There has been a lot of talk here lately at Apollo Media about focus. Streamlining your writing and discussions on your blog seems paramount when establishing a distinctive voice in your work and targeting a core readership that is going to stick around.

The problems with veering off your blog’s direction are clear and also apply to various forms of marketing. If a company strays too far from their tested image, or they try cultivating too many images at once, they can end up confusing potential customers. Is your company targeting young people or old? Do you want to appear authoritative and trustworthy or fresh and cutting-edge? Trying to do or say too many things at once leads to glaring contradictions and a perplexed audience.

Notice how McDonald’s doesn’t blatantly offer pizza or breadsticks on their regular menu? Sure, they could easily introduce them to some success, I think they even had pizza available a decade or so ago, but they are known for the Big Mac and their fries, so being eclectic with their menu just distracts people from what really made them so popular.

Now this little spiel isn’t rallying against variety on your blog.
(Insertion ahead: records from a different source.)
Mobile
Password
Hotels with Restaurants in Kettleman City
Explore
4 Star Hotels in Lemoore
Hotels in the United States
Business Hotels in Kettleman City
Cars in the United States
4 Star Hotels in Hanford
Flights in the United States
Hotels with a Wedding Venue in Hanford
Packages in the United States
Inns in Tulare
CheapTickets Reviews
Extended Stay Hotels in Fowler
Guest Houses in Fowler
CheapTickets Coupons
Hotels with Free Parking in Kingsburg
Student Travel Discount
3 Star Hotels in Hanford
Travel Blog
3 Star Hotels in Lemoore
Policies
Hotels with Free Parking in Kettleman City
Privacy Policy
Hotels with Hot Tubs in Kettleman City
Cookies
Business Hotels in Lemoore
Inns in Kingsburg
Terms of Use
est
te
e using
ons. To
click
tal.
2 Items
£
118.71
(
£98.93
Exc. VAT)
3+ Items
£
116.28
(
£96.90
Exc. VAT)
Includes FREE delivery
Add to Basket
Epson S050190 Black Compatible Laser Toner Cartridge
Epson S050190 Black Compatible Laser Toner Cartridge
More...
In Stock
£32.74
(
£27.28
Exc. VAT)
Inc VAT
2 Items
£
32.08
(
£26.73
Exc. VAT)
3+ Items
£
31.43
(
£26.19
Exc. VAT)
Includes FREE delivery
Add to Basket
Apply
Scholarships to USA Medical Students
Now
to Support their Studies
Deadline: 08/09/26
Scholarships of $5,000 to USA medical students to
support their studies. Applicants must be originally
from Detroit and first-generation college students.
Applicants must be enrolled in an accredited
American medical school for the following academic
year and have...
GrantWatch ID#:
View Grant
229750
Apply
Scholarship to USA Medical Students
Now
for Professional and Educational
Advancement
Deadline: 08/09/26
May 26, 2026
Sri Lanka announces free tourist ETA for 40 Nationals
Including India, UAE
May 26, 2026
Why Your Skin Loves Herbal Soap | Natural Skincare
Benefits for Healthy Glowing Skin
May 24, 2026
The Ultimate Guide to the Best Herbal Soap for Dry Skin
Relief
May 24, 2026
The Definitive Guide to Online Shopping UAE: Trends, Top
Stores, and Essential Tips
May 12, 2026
By all means, experimentation is encouraged, especially if you feel that your posts are becoming repetitive or redundant. But you have to stay true to your blog’s initial purpose and intentions. That is why it’s so important to blog about what your passionate about, so you can stick to that passion and avoid drifting off on unintelligible tangents – otherwise your readers will drift off as well. Branding is all about being ‘that’ guy or girl, a resident expert who has taken up space in the real estate of people’s minds.

So stay focused and come to understand what your audience is expecting from you. If you have yet to build your reader base, you want to outline your posting schedule; blog goals and the framework of your articles so you can come into the writing process with a well-conceived and confident approach from the get go. If you want to become a successful blogger, you want to be the come-to person that truly has something valuable to offer. That ‘something’ has to be crystal clear to your readers so that they keep coming back for more!